ΕΥΓΕΝΙΑ ΚΡΕΜΜΥΔΑ, Ο Γρηγόρης Κούππας, το "επάρατον γένος" και ο "κακός δαίμων του πανσλαβισμού". Ιδεολογικές απόψεις του ελληνισμού της Διασποράς (1863-1883), Μνήμων, 29|2008, 93-119


Grâce à un témoignage rare, cet article met en scène un jeune employé commercial, Grégoire Couppas (G. C.) qui immigra en Russie du sud et y vécu pendant la période transitoire que fut la seconde moitié du XIXe siècle. Les lettres (il s’agit en effet de cahiers de première écriture) qu’il adressa à sa famille et ses amis entre 1863 et 1883 constituent une véritable mosaïque où les informations sur les pratiques commerciales s’entremêlent au récit d’un parcours personnel tout aussi fascinant. Ce témoignage de la vie privée et de l’évolution de la pensée chez un homme à la force de l’âge permet de tracer le portrait idéologique d’un membre typique de la diaspora grecque au cours d’une période marquée par les signes prémonitoires de l’imminent déclin des communautés grecques de la région. Parcourant Odessa et les autres villes-centres commerciaux de la Mer Noire à la recherche de meilleures affaires, G. C. garde son regard fixé vers la Grèce et en général vers l’hellénisme.
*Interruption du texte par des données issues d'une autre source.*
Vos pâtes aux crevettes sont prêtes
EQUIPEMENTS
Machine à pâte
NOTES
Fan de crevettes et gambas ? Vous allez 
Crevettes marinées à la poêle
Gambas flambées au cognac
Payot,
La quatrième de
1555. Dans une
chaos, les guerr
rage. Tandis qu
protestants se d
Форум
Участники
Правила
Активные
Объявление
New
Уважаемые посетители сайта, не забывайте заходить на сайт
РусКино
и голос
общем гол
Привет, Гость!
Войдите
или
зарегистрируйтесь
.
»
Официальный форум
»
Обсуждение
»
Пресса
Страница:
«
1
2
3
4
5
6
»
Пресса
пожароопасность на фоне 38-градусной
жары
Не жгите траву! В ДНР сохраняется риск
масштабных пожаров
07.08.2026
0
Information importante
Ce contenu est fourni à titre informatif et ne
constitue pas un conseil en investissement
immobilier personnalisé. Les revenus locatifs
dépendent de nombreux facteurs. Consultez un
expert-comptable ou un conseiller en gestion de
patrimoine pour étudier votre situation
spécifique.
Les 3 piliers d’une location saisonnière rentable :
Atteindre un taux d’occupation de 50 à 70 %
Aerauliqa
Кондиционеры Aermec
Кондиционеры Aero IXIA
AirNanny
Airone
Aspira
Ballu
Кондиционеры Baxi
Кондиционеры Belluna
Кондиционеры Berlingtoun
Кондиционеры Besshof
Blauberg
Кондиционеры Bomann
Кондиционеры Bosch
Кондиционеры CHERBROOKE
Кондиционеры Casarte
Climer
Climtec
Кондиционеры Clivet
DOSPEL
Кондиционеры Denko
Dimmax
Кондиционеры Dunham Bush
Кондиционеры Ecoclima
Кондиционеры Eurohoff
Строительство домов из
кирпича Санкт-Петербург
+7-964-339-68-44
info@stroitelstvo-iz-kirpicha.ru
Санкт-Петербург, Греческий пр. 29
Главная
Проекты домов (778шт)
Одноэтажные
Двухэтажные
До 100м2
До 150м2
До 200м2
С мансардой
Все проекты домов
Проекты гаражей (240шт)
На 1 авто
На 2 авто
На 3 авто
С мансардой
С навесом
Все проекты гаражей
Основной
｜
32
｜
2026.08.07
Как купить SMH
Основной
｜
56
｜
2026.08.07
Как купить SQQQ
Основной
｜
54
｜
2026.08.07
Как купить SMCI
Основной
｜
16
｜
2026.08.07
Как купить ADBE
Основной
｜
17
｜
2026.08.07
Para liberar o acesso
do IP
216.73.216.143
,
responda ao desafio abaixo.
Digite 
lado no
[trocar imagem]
Il s’agit là d’une identité nationale aux facettes multiples: dans le monde clos de la communauté grecque d’Odessa, l’identité nationale se forge par opposition à la communauté juive, antagoniste aussi bien au niveau économique qu’au niveau social. Ce conflit intercommunautaire, dérivant de l’antagonisme commercial, trouve son expression dans le vécu quotidien de G. C. qui fut témoin d’un des premiers pogroms subis par les juifs de la région. Mais la notion d’hellénisme à laquelle G. C. s’identifie, celle qu’il défend, dépasse largement les limites de la communauté locale. Elle embrasse les grecs de part le monde. Εn cette période d’éveil des nationalismes en Europe, il s’agit bien de défendre l’hellénisme, pense G. C., et surtout contre son principal adversaire, le panslavisme. Le conflit entre le nationalisme grec et celui des peuples slaves porte des caractéristiques différentes que celui contre des juifs. Il dérive des lectures de G. C. plutôt que de son vécu, mais la menace du panslavisme ne lui semble pas moins réelle. Le nationalisme prend ainsi une place prépondérante dans l’idéologie de G. C., dont le portrait politique reste, lui, plutôt flou. Bien que très attaché aux régimes constitutionnels, il n’exprime jamais sa préférence pour un des régimes européens de son temps. Ce profil idéologique est typique des grecs de cette période, où la préoccupation de la question nationale vient souvent bloquer la voie qui mène vers la maturité politique.